Now, though, after the disappointing collapse of Arnold Schwarzenegger’s governorship at the first serious battle with those same public employee unions, a series of Republican governors have emerged who do seem serious: Chris Christie in New Jersey, John Kasich in Ohio, somewhat more equivocally, Mitch Daniels in Indiana—and, of course, most prominently right now, Scott Walker of Wisconsin. Walker in particular is getting at the heart of the problem, and is not only negotiating the benefits themselves but the conditions that make it possible for the public employees to hold their “employers” hostage. His bill is every bit as radical as his enemies say—it seems to me that it would have been enough to simply make the payment of union dues optional: that in itself would collapse the racket, and the Democrats’ money laundering scheme. And he could have presented such a plan as a pure defense of the right of individual union members, without mentioning collective bargaining at all. But I’m sure he and his fellow Republicans have their reasons for attacking the problem comprehensively, and it does allow for an all-out fight with everyone fully aware of the consequences.
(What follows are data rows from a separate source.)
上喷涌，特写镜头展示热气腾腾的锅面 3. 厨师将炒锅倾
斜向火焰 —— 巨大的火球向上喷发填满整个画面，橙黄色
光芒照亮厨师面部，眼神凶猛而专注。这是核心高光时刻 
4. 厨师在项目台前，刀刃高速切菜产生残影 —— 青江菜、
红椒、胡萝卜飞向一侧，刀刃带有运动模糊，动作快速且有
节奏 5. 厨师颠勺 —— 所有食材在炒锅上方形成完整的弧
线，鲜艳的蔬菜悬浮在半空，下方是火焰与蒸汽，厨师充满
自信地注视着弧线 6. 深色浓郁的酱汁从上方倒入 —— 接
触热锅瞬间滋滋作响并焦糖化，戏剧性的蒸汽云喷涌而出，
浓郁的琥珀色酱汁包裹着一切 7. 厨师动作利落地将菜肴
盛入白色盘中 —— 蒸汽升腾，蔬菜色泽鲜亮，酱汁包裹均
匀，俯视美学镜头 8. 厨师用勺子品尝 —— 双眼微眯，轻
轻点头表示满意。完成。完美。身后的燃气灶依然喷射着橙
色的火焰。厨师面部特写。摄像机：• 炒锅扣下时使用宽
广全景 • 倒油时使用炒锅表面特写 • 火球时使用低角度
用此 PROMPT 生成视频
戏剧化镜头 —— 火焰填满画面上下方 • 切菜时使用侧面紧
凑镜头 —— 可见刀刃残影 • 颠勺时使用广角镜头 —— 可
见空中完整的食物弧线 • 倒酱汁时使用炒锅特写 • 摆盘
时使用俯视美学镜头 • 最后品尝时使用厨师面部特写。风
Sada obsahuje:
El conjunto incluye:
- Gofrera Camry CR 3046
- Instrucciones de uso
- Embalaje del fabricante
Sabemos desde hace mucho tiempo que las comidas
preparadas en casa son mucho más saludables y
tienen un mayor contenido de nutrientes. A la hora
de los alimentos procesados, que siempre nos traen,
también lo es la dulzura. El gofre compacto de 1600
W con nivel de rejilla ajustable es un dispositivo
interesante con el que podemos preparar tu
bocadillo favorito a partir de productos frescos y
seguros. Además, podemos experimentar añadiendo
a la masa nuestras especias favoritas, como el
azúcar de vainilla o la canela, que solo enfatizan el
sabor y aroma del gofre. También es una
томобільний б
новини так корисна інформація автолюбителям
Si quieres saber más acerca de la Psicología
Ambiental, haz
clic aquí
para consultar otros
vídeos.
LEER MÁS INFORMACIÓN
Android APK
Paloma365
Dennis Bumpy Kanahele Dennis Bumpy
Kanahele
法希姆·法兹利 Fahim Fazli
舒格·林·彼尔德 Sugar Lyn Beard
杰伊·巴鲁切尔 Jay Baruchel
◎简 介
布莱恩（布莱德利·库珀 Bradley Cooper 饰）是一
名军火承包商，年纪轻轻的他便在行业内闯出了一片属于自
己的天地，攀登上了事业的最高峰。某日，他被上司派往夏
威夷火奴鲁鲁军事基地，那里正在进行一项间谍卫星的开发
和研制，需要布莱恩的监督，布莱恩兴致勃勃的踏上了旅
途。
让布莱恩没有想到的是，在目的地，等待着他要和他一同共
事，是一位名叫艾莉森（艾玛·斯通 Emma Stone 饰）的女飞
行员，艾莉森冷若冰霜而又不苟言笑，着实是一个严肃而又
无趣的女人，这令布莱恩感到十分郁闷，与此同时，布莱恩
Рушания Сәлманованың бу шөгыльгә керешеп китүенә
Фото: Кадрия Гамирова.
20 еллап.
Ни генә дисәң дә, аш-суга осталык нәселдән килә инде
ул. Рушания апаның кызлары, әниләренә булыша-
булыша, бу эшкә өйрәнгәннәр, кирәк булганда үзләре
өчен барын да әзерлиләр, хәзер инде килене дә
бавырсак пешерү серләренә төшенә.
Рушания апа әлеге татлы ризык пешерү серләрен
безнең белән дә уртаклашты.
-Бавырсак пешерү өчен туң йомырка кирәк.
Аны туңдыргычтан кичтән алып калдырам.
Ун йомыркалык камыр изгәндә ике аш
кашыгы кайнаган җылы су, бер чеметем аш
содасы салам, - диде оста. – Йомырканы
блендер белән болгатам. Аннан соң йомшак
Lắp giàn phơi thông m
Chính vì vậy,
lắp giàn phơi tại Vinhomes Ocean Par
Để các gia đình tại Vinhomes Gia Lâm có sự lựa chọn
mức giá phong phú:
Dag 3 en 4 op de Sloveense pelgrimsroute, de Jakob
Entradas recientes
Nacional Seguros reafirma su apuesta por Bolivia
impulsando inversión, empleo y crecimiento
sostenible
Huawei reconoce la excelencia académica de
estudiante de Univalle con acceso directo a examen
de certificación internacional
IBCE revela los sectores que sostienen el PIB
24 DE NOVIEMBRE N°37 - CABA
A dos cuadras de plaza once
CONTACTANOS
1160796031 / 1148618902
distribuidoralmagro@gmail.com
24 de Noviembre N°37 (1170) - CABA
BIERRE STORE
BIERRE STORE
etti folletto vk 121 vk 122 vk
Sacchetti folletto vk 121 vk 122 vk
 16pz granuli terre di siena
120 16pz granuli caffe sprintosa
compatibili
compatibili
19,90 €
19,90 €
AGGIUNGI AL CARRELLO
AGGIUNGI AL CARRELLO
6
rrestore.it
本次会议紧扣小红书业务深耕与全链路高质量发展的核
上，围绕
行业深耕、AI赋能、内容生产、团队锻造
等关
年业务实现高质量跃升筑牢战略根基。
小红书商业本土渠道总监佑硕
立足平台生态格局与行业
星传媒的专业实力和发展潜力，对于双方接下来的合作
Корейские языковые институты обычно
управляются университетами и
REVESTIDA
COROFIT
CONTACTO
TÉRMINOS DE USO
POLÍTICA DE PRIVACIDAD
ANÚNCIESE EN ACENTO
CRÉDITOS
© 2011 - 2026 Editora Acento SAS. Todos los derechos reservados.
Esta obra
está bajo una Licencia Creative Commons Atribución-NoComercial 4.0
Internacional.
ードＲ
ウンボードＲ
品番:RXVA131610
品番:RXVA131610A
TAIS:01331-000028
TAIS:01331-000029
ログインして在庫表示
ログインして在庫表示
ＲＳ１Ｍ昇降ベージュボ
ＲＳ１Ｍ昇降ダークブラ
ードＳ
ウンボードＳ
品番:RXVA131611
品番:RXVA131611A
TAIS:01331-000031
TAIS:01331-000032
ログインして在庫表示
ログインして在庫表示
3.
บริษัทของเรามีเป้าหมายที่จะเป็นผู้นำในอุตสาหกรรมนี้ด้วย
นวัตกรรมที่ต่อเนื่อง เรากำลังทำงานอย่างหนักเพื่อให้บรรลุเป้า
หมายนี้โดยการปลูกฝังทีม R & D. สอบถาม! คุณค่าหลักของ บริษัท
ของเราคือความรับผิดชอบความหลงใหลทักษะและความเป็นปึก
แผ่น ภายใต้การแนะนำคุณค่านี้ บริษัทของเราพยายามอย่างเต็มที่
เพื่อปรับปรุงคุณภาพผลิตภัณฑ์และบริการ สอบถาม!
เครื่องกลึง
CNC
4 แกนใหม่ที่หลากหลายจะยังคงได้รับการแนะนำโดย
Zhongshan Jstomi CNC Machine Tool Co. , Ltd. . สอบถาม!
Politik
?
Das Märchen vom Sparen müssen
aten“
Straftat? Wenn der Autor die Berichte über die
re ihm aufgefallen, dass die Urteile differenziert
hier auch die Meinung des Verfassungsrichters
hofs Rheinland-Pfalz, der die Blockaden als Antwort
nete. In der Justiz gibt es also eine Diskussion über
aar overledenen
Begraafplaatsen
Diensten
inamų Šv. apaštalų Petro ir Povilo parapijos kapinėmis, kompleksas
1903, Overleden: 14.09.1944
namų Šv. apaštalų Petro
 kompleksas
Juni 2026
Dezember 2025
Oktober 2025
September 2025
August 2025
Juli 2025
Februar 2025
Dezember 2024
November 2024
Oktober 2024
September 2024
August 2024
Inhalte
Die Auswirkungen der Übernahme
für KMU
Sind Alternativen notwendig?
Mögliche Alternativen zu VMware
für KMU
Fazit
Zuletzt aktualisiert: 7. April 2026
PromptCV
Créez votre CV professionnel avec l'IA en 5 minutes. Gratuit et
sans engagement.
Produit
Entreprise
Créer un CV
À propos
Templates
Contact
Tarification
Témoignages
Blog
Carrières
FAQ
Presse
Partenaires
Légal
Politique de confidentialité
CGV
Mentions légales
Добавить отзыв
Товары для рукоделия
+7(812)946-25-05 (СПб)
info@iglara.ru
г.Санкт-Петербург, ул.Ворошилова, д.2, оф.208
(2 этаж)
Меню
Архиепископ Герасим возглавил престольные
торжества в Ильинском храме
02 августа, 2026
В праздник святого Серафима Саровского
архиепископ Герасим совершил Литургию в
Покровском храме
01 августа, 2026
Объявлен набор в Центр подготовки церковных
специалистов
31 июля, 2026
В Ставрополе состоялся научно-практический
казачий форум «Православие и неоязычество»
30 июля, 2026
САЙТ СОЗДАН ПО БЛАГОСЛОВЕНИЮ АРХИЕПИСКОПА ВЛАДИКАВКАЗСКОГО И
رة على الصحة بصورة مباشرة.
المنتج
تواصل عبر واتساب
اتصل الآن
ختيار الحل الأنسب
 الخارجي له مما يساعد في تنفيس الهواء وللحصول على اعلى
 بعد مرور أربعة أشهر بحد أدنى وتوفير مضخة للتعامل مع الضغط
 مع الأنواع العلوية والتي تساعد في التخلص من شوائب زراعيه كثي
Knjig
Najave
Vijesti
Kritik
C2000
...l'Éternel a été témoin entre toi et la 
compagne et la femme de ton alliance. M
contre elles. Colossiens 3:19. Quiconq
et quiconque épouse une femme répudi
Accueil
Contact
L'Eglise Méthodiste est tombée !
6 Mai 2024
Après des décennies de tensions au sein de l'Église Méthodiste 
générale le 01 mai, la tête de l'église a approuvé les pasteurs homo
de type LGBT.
The Left certainly understands the consequences, and they are enraged and desperate. If the Left can indeed be defeated decisively, even destroyed as a force in modern society, the path lies through Wisconsin. Take away public employee unions and you see a drastic decline in Democrat and left money more generally; you will see far more sparsely populated Leftist demonstrations; you will no longer see the intimidating enforcers at so many demonstrations of both the Left and Right; the Democrats start losing elections regularly, and then who gives them money or votes for them since all their support is predicated upon them being in power and able to give some people other people’s (or imaginary) money. The outcome, in Wisconsin, let alone the rest of the country, is still in doubt—we are at the beginning of the beginning. But the survival of the market economy and its political order right now depends upon what happens in Madison at lot more than on what happens in Cairo.